Uhm, I REALLY enjoy the Kingdom Hearts reference. A fellow nerd salutes you, sir. :) But this is very true! Make sure you have time on your side to take advantage of compounding interest. That's basically the key to having enough funds during early retirement.

March 09, 2017 @ 9:11 am
Maria Weyman
Maria Weyman's picture

Love this post by Vicky - she's an actuary/mathematician so she knows her numbers... I'm saving this piece for my kids when they're about 8 or 9, because this is what kids should be learning at school. I missed the Kingdom Hearts reference though :(

March 10, 2017 @ 12:16 pm
Charlene's picture

I want to know where I can get 6% GUARANTEED interest per year. Can't even find 2%.
Used to get 10+% (guaranteed) in the 80's and my money grew by far faster per year than it does now...
Freedom 55? more like 85...

March 09, 2017 @ 5:21 pm
Marpy's picture

Negotiating sometimes works - I got 2% out of Tangerine for money in a high interest savings account for 90 days. In 90 days I will negotiate again. They also at times send out offers - the last offer I got was 3.25% for 90 days on any new money transferred.

March 12, 2017 @ 5:04 pm
Marpy's picture

Hi Stephan- Yes compounding can work magic over time and the earlier you start the better off you are. As well, even though rates are low guaranteed investments give you the security of not losing any of your principle and interest earned. What inflation may or may not do to your nest egg may be a different story but regardless, IMO the saver always comes out ahead as that nest egg provides income that would otherwise not be available.
Another area where compounding and growth can work to ones favor is with blue chip dividend paying stocks. This is not guaranteed by any means, carries some risk, requires some work, steady monitoring and time. Good blue chip stocks grow their dividends over time and also pay out quarterly They also offer dividend reinvestment plans which when coupled with quarterly payout and growth in dividend can really bump up that compounding effect. Many blue chips (Canadian Banks for example) have a very good track record and pay 3 - 4% in dividends which have grown considerably over time.
Having said the above, although the rewards can be very high as compared to compounding in bank deposits , there is more risk involved as nothing is guaranteed in the stock market. Still for those who are interested and willing to put the time in, it could be a very worth while area to explore. As for Canadian bank shares, my personal feelings on them is that they are currently expensive and I am not a buyer at these prices.

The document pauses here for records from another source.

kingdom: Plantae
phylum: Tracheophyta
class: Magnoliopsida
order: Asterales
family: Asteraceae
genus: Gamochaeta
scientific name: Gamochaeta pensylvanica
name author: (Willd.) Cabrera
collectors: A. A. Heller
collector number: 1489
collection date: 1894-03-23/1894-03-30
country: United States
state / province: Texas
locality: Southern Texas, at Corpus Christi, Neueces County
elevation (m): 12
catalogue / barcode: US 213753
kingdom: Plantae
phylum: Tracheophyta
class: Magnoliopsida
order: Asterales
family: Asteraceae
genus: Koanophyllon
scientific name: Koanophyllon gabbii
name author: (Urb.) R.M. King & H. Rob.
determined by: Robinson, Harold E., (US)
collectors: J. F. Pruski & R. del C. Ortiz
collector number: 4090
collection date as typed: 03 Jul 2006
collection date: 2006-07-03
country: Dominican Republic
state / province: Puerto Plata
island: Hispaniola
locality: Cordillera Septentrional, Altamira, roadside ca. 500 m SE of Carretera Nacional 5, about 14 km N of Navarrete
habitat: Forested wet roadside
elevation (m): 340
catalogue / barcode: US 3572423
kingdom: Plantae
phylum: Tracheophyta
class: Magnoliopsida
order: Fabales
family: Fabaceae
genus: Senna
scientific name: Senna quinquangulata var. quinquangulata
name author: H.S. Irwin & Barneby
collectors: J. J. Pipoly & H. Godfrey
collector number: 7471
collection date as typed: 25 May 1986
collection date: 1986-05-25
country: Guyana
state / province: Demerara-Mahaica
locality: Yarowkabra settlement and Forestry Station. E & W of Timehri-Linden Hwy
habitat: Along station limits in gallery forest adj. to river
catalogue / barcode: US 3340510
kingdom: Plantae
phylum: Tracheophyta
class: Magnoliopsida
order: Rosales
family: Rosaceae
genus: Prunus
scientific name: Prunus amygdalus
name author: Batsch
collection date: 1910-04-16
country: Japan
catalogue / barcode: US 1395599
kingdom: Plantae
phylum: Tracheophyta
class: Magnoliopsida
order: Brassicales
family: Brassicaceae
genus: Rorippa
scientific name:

Just My Opinion and as always your articles are always worth while and informative.

March 12, 2017 @ 4:14 pm
moneyhelp's picture

"As for Canadian bank shares, my personal feelings on them is that they are currently expensive and I am not a buyer at these prices."

I agree, I would love to buy RBC shares, but at ~$100/share, its way too expensive. Hopefully, if they split their shares or if there is another market crash, you can bet that I would pick up some shares.